**EXERCISE**
Every entry below should be repeated exactly; the pictures should not.
-- Opening Marker --
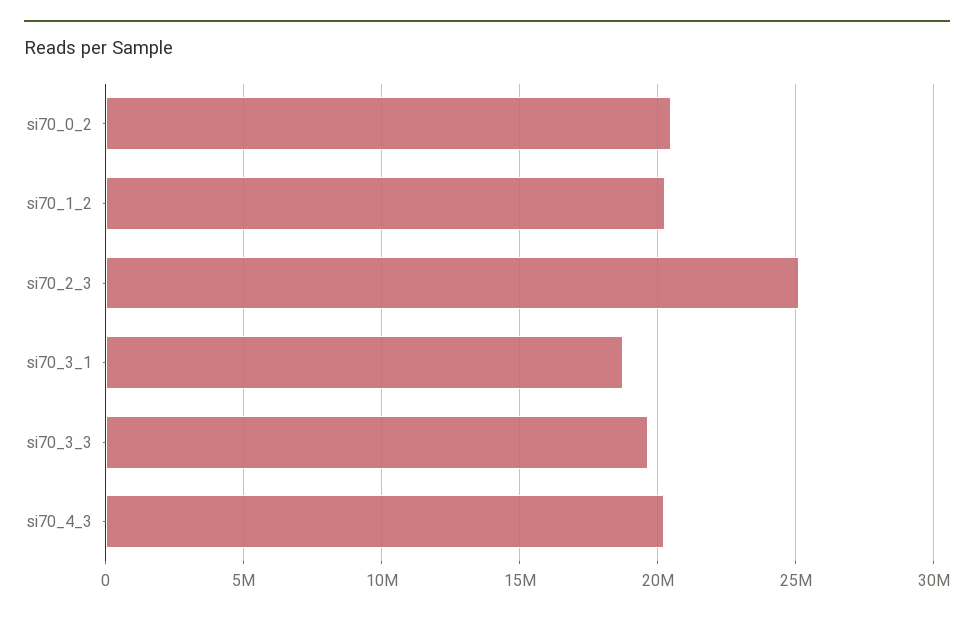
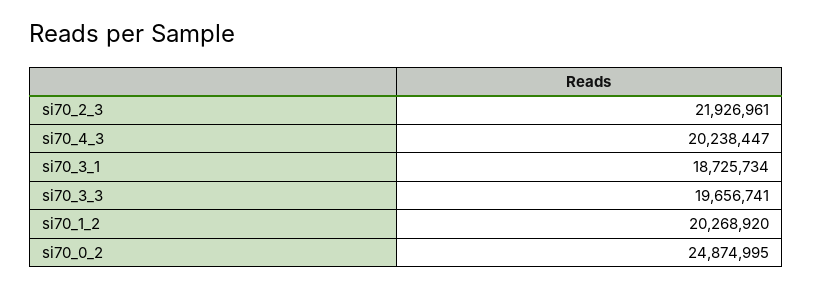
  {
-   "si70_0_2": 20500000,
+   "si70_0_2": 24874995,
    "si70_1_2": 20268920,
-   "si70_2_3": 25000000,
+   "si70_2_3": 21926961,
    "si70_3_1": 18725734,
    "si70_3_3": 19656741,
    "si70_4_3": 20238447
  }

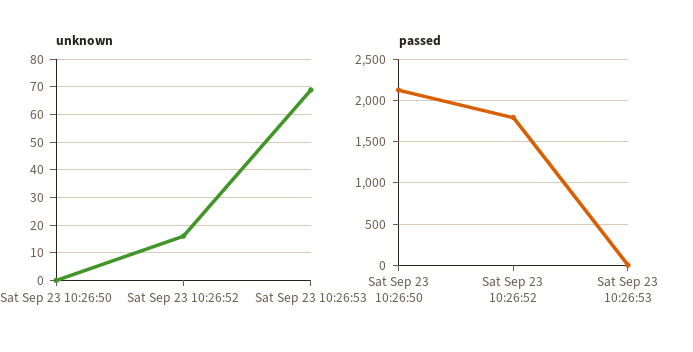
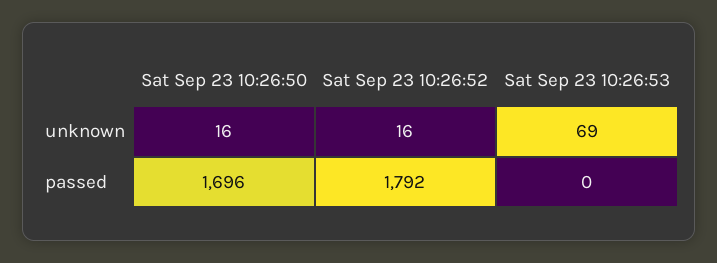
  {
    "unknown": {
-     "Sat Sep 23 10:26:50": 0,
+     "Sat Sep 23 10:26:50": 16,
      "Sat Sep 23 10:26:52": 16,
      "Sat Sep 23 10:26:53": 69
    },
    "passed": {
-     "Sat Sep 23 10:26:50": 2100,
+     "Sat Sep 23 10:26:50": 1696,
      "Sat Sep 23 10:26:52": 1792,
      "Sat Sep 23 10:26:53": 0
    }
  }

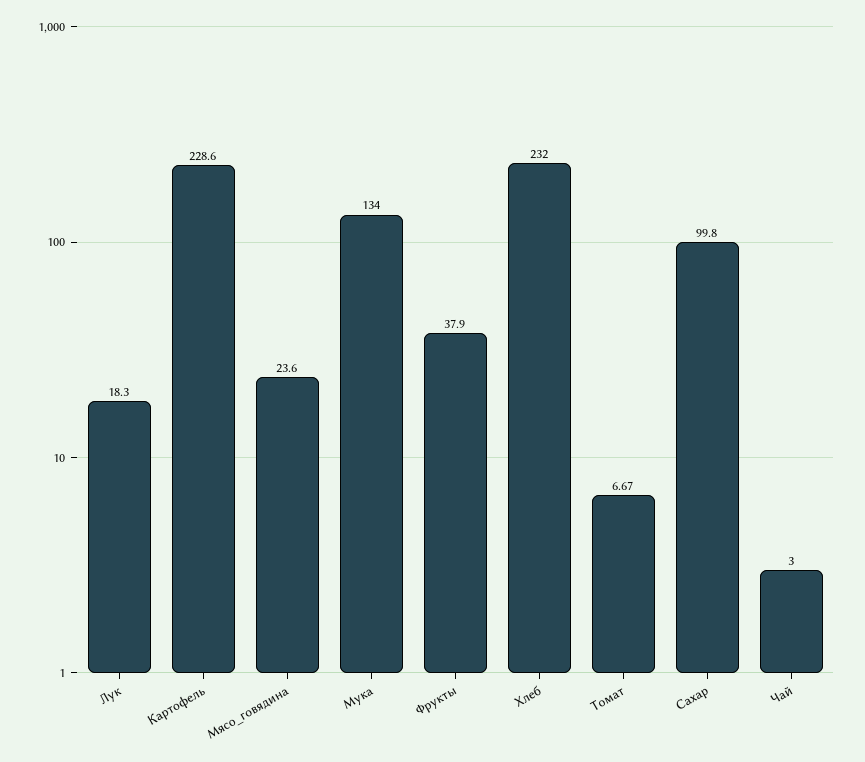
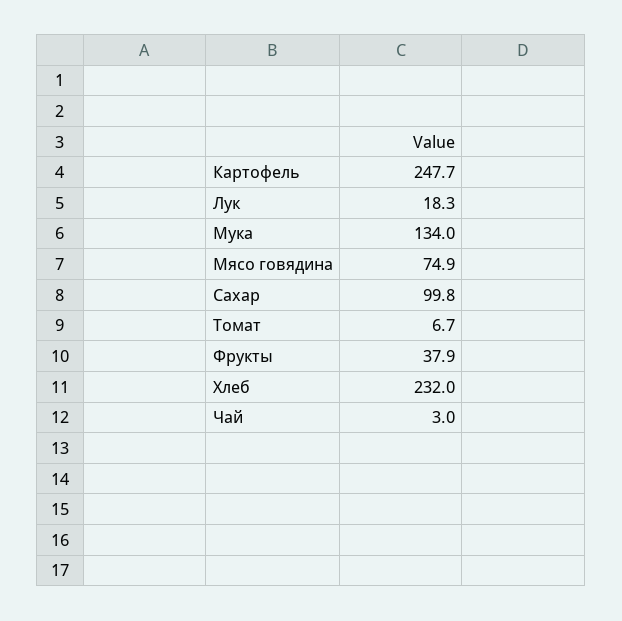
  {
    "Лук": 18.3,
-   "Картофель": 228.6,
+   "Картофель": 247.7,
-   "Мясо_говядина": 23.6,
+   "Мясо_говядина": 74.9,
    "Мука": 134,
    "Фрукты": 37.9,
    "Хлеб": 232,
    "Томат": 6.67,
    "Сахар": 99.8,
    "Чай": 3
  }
-- Closing Marker --
**PROBLEM SOLUTION**
  {
-   "si70_0_2": 20500000,
+   "si70_0_2": 24874995,
    "si70_1_2": 20268920,
-   "si70_2_3": 25000000,
+   "si70_2_3": 21926961,
    "si70_3_1": 18725734,
    "si70_3_3": 19656741,
    "si70_4_3": 20238447
  }

  {
    "unknown": {
-     "Sat Sep 23 10:26:50": 0,
+     "Sat Sep 23 10:26:50": 16,
      "Sat Sep 23 10:26:52": 16,
      "Sat Sep 23 10:26:53": 69
    },
    "passed": {
-     "Sat Sep 23 10:26:50": 2100,
+     "Sat Sep 23 10:26:50": 1696,
      "Sat Sep 23 10:26:52": 1792,
      "Sat Sep 23 10:26:53": 0
    }
  }

  {
    "Лук": 18.3,
-   "Картофель": 228.6,
+   "Картофель": 247.7,
-   "Мясо_говядина": 23.6,
+   "Мясо_говядина": 74.9,
    "Мука": 134,
    "Фрукты": 37.9,
    "Хлеб": 232,
    "Томат": 6.67,
    "Сахар": 99.8,
    "Чай": 3
  }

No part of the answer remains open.